Write the next part of the UK build-to-rent market report below, starting right after its last sentence.

**SELECTION**
— Start —
The Build to Rent Market

Overview

The UK Build to Rent (BTR) sector continues to demonstrate increased activity within both the Single Family Housing (SFH) and Multi-Family (MF) markets.

This uptick is a further display of confidence in the resilience of the BTR market, even in the face of broader economic uncertainties. The current investment landscape is characterised by a proactive approach from investors and developers to find an investment solution in a challenging environment.

Viability, particularly in Multi-Family is unsurprisingly difficult in a sector that, although showing some maturity, is still very much in the development stage.

Who is Active / Headline Deals

The persistence of a higher cost of capital is one of the core challenges to the viability of BTR projects. However, there is a sense of optimism within the industry, with stakeholders hopeful for an improvement in conditions in the second half of the year. This optimism is predicated on the anticipation of a decrease in the cost of capital, which would improve the financial feasibility of BTR schemes.

We are seeing continued engagement from housebuilders with investors, in response to the currently slower individual private sales market, to provide a strategic avenue to maintain sales velocity and capital inflows.

The market's robustness is evidenced by the sustained rental growth and high occupancy rates observed across all BTR schemes.

Recent evidence of market activity include Heim Global Investment Partners forward funding of McLaren Living’s BeckYard, Leeds; a 375-unit BTR scheme. Allsop advised McLaren on the transaction. Aviva Investors and Packaged Living have agreed a £55M forward funding with Barratt Homes for 101 SFH units in Cambridge. Vsitry Group has agreed to sell a portfolio to Blackstone Real Estate and Regis Group for £580M, which will comprise a total of ~1,750 homes. Placefirst have partnered with Miller Homes, bringing forward a SFH scheme in Widnes.
— End —
**INFORMATION PROVIDED**
— Start —
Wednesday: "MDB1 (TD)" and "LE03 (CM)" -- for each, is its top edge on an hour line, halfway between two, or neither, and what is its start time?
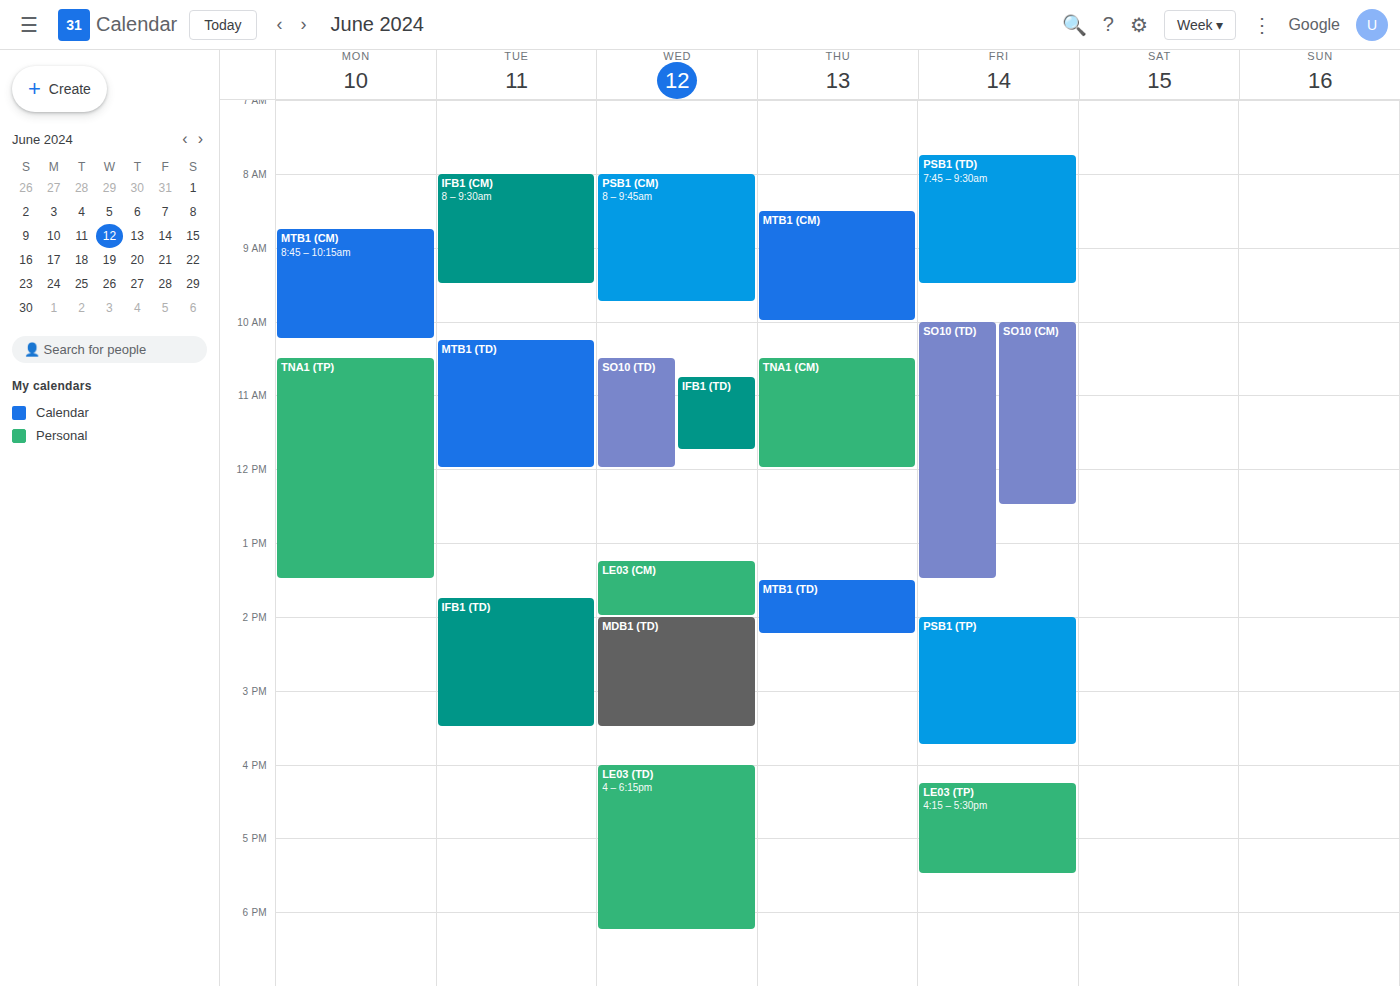
"MDB1 (TD)": 2:00 PM, exactly on the 2 PM line. "LE03 (CM)": 1:15 PM, neither: a quarter of the way from the 1 PM line to the 2 PM line.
— End —
**RESULT OF THIS EXERCISE**
Direction of Travel

The British Property Federation’s (BPF) latest figures show a total number of units either complete, under construction or with planning standing at 265,606 – this is a 4% year on year increase. Numbers in the regions continue to grow at a faster rate than London, having an approximate 63% share.

We continue to expect investors prioritising progressed, best quality Multi-Family assets with strong, experienced development partners. Yields will be robust for best-in-class schemes, with secondary locations more challenging due to (but improving) viability constraints. As inflation continues to stabilise and order books reduce, contractor pricing should be more conducive for development. We expect H2 2024 to be a noticeably stronger for new start on sites than H1 2024.

In London and strong south-east locations, funding NIYs range from 4.00% to 4.50%, with major regional centres at 4.75%. Secondary locations are in the region of 5.00%. Single Family funding NIYs are around 4.25% in the south-east and 4.50% in the prime regions.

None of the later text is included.